A sound they only happily share on the band's new CD.
On this new CD by the Allstars, they've stripped the band down a little, content to let things rawk as a power trio. But, aside from a personnel defection or two, not much has really changed for the band, which has it's good and bad points. The ragged looseness that makes their albums so fun is still there, sometimes so evident you're never sure if the band will make it to the next verse without falling down. Amazingly, they make it, and manage to hold it all together song after song. While music fans not into the blues may struggle with it, to me it makes the album seem like a party and doesn't smack so much of the obvious effort it seems to take most bands to craft a good album.
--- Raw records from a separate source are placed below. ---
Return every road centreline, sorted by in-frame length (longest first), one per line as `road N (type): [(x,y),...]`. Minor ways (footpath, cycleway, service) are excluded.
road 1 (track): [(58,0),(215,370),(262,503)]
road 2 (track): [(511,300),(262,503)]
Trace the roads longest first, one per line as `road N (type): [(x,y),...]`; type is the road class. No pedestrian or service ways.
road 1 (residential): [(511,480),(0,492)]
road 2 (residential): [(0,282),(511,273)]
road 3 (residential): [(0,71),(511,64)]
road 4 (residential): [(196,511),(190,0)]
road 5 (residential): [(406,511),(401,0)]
While I have always been a fan of bands who take the time to write good songs and make sure the album sounds good from a production standpoint, there's always something special about a band who makes it sound easy to some great rockers and The Allstars manage to inject all of their music with the same joyful abandon. Their father/mentor Jim Dickinson is also on board producing the album and it really sounds dirty, grungy and great! While maybe not their best record, all of their CDs are excellent and all of the band's albums have the same All-Star sound, which is evident no matter what genre they decide to take on. Some may call it same-y but since I like it, I'll call it singular and unique, which just about sums it up.
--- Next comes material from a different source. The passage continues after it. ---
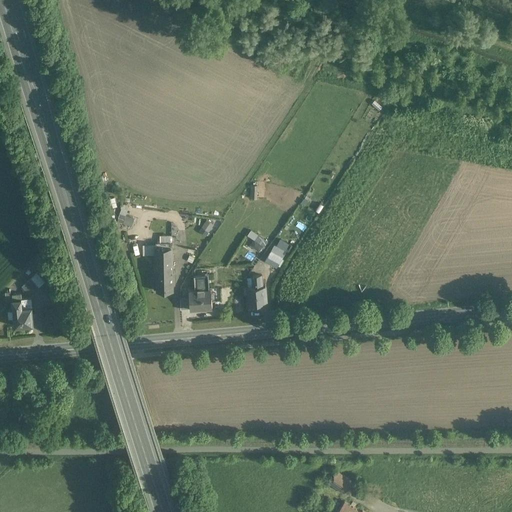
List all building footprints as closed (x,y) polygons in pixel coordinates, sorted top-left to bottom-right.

Fans of old fashioned greasy rock and roll will love this CD as the bands revs it up right out of the gate and doesn't stop for a second. Even though their albums pretty much mine the same territory, no one can amp it up quite like the Allstars. Even the big Southern Rock bands in their heyday of the mid-'70's couldn't tear it up the way the North Mississippi Allstars are doing right now. Some say 'the South's gonna do it again' but I say the North Mississippi Allstars have been doing already, and doing it damn good, if I do say so myself. And I do!